World Tsunami Awareness Day – 5 November 2018
To mark World Tsunami Awareness Day on 5 November 2018, NOC scientists have prepared this Q&A feature on potential tsunami risks to the UK and its citizens.
NOC sea-level scientist, Dr Angela Hibbert, is the UK’s Tsunami National Contact, co-ordinating UK activity through the North East Atlantic and Mediterranean Tsunami Warning System (NEAM-TWS), which supports tsunami forecasting and preparedness in the region. Dr Hibbert said “Whilst tsunami risk to the UK is low compared to seismically-active areas such as the Pacific ‘Ring of Fire’, tsunamis have affected UK waters in the past, so World Tsunami Awareness Day provides a useful opportunity to remind the general public of the warning signs, both in the UK and when overseas.”
NOC scientists and engineers install and maintain tsunami-capable monitoring systems, both in the UK and overseas, as well as identifying tsunami and meteotsunami events from tide gauge records and core logs. In addition, NOC scientists are also modeling the impacts of tsunamis of various origins.
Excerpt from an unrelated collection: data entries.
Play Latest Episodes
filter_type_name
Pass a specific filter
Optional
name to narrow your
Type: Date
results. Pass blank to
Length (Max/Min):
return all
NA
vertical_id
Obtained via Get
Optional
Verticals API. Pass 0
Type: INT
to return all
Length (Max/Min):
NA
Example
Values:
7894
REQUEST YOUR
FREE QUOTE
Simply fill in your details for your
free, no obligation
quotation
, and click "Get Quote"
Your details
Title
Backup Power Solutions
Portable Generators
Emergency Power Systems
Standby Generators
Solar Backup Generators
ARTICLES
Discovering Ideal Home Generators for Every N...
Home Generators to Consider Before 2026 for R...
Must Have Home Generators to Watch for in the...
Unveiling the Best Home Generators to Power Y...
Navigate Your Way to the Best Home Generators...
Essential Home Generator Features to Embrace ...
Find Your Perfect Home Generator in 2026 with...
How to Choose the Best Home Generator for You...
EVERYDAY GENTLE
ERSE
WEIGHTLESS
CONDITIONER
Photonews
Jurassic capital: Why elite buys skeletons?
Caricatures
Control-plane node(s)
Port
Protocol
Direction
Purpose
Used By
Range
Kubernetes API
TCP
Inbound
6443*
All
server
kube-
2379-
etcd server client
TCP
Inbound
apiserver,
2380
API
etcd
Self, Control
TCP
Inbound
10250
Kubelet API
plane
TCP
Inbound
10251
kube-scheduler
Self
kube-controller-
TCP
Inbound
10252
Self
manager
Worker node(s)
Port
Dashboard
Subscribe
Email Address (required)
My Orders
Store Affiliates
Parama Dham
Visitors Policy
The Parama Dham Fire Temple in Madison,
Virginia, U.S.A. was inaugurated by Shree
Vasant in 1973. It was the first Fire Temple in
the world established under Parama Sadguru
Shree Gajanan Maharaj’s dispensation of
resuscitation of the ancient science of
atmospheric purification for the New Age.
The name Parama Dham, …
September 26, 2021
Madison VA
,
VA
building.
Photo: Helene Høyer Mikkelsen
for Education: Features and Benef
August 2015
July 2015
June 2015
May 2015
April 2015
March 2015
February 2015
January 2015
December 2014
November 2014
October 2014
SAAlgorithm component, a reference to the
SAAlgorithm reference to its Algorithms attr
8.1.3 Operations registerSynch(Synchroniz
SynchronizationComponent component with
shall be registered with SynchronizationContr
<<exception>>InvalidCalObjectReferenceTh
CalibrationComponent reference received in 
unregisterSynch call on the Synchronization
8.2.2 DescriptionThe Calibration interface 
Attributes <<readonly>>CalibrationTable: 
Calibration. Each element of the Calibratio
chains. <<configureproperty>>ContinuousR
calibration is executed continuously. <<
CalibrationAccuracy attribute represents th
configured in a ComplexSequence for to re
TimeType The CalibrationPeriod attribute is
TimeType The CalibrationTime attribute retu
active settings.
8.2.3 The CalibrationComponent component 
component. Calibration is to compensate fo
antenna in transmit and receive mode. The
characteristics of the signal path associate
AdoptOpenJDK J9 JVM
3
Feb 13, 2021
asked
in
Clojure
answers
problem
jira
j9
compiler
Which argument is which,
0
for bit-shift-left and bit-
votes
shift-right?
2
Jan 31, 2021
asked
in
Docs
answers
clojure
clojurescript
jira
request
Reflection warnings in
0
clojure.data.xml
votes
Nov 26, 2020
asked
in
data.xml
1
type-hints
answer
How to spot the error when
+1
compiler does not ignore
This all forms part of the NOC’s commitment to research on the topic of protecting people and property from natural hazards.
What causes tsunamis?
Tsunamis can be generated by various means including seismic events, like earthquakes, volcanic eruptions, landslides (including those occurring underwater) and some weather systems, which can generate what are often called ‘meteotsunamis’, for instance from a sudden drop in air pressure.
What is the tsunami risk to the UK?
Although tsunami risk to the UK is low, studies have suggested that an earthquake emanating from the Azores-Gibraltar fault zone is the most likely source of a tsunami that would affect the UK coastline. In fact, an earthquake like this destroyed Lisbon in 1755 and generated a tsunami that reached Cornwall and southern Ireland in around four hours. A North Sea earthquake at Dogger Bank in 1931 was the largest earthquake in the British Isles and generated a small, but non-life-threatening tsunami that reached the coast of East Yorkshire within around 30 minutes. Seismic events like these are monitored by the tsunami warning centres of NEAM-TWS, which disseminate tsunami warnings to member countries like the UK.
Tsunamis can also be generated by landslides into or beneath the sea. The risk to UK coasts from landslide-generated tsunamis is not well known, but evidence indicates that the underwater Storegga Slide, which occurred around 8,200 years ago off the Norwegian coast, affected the UK coastline from northern Scotland to northeast England, with tsunamis over tens of metres high recorded at several sites. Such events are thought to be extremely rare - only two others are thought to have affected the UK coastline in the past 5000 years. There is also a suggestion that a collapse of the western flank of La Palma volcano, in the Canary Islands, might generate a tsunami, but the likely impact upon the UK would depend on the nature of the collapse. Published research by NOC scientist, Dr James Hunt, has found that large-volume slides in the Canary Islands have tended to occur as a series of smaller multi-stage collapses, rather than as one large coherent slide. This multi-stage style of collapse would greatly reduce the size of any resulting tsunami. Furthermore, these large collapses in the Canary Islands are very infrequent, and therefore the risk to the UK from such events is very low.
Meteotsunamis are a more common feature in the UK, but are generally minor events of up to 30 cm or so wave height.
Arthur Roberts from Cornwall Councils Emergency Management, said
“Cornwall Councils Emergency Management has always taken the very low risk of tsunami seriously – basic planning and risk assessment has been undertaken. We keep in close contact with the academic community and research bodies to ensure we are kept up to date with the latest research to help us plan for for any type of flood risk we might encounter.”
What are the warning signs of a tsunami?
Earthquake – If you are at the coast and experience an earthquake, it may have caused a tsunami, so you should make for higher ground or inland. Note that not all tsunamis will be preceded by an earthquake.
Unusual sea-level changes – If the sea suddenly recedes, exposing the ocean floor, or there is an approaching wall of water, it may be a sign of an approaching tsunami. You should escape immediately to higher ground or further inland. Be aware that the first wave in a tsunami wave train may not be the largest.
Ocean roar – a roaring sound offshore, like that of a jet engine, might indicate an approaching tsunami.
In some countries with a higher tsunami risk, street signage and loudspeaker systems may be in place to advise the public of how to respond to a tsunami event.
Tsunami events occur infrequently in the UK, but it is nevertheless important that the public is aware of the warning signs, especially if they often travel overseas to tsunami-prone areas. A sudden drawback of the ocean or an approaching wall of water and a load ocean roar can all signify an imminent tsunami, so you should move to higher ground or inland.